BODY OF WWII AIRMAN RETURNED TO SHORELINE FAMILY

Sgt.+Alfred+Turgeon+pictured+during+his+military+service%2C+circa+1940s.

Courtesy of Douglas Cerretti

Sgt. Alfred Turgeon pictured during his military service, circa 1940s.

Estlin Coates, Staff writer

Everything that could’ve gone wrong, went wrong.

— Douglas Cerretti, friend of Alfred Turgeon’s nephew

78 years after his death, a U.S. Air Force officer has finally come home. The body of World War II Sgt. Alfred Turgeon was identified Jan. 13 and returned to his family in Shoreline on May 14, 2021.

American Legion Post 227 was contacted to help Turgeon’s family put his remains to rest.

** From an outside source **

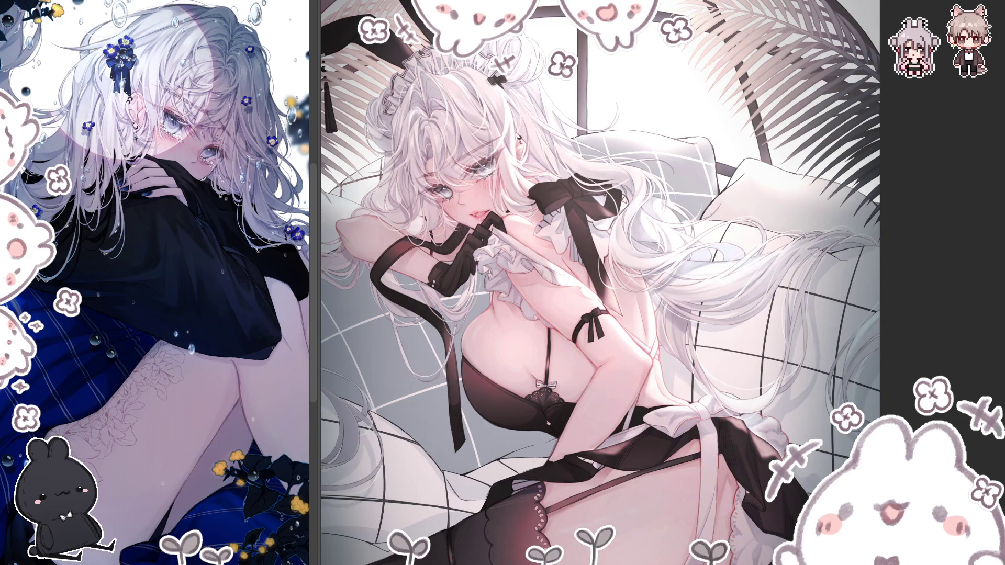
Step: Flip the canvas view horizontally to recheck the reclining maid's proportions
key(h)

Turgeon fought as an aircraft bomber in Operation Tidal Wave, a strategic daylight bombing mission conducted by the Allies on Aug. 1, 1943. The operation aimed to take out nine oil refineries around Ploiesti, Romania in an effort to rid the Axis powers of oil supplies.

The deadly skirmish that followed is now known as “Black Sunday.”

The battle ended with approximately 660 men lost, 440 of which were confirmed dead according to War History Online. Approximately 53 aircrafts were destroyed and 55 more were damaged beyond repair. Turgeon, whose plane was shot down, was among those killed. The only survivor in Turgeon’s aircraft was the pilot, who was taken by the Axis powers as a prisoner of war.

Douglas Cerretti, who enlisted in the Air Force in 1979, is a friend of Turgeon’s nephew, David Bass.

“Everything that could’ve gone wrong, went wrong,” said Cerretti. Beyond that, multiple factors contributed to the long delay in identifying Turgeon’s remains. When the war ended, US forces were able to track down the location of the graves and start identification efforts — but that presented a challenge.

“There were about 80 (bodies) they could identify. There was nothing to identify who they were,” Cerretti said. He explained that in the late 1940s, their remains were transferred to an American cemetery in Belgium to be individually buried and numbered.

In 2017, the bodies were taken to an airfare base in Omaha, Nebraska that identifies remains from past wars using DNA analysis.

“They knew who all the people were in this raid, so they contacted the families of these airmen for DNA samples.” Cerretti said. However, slow proceedings delayed the process once more, resulting in Turgeon’s identity remaining unknown until this year.

Turgeon will be niched next to his sister, Lorraine Bass, on Aug. 28 at St. Dunstan’s Episcopal Church.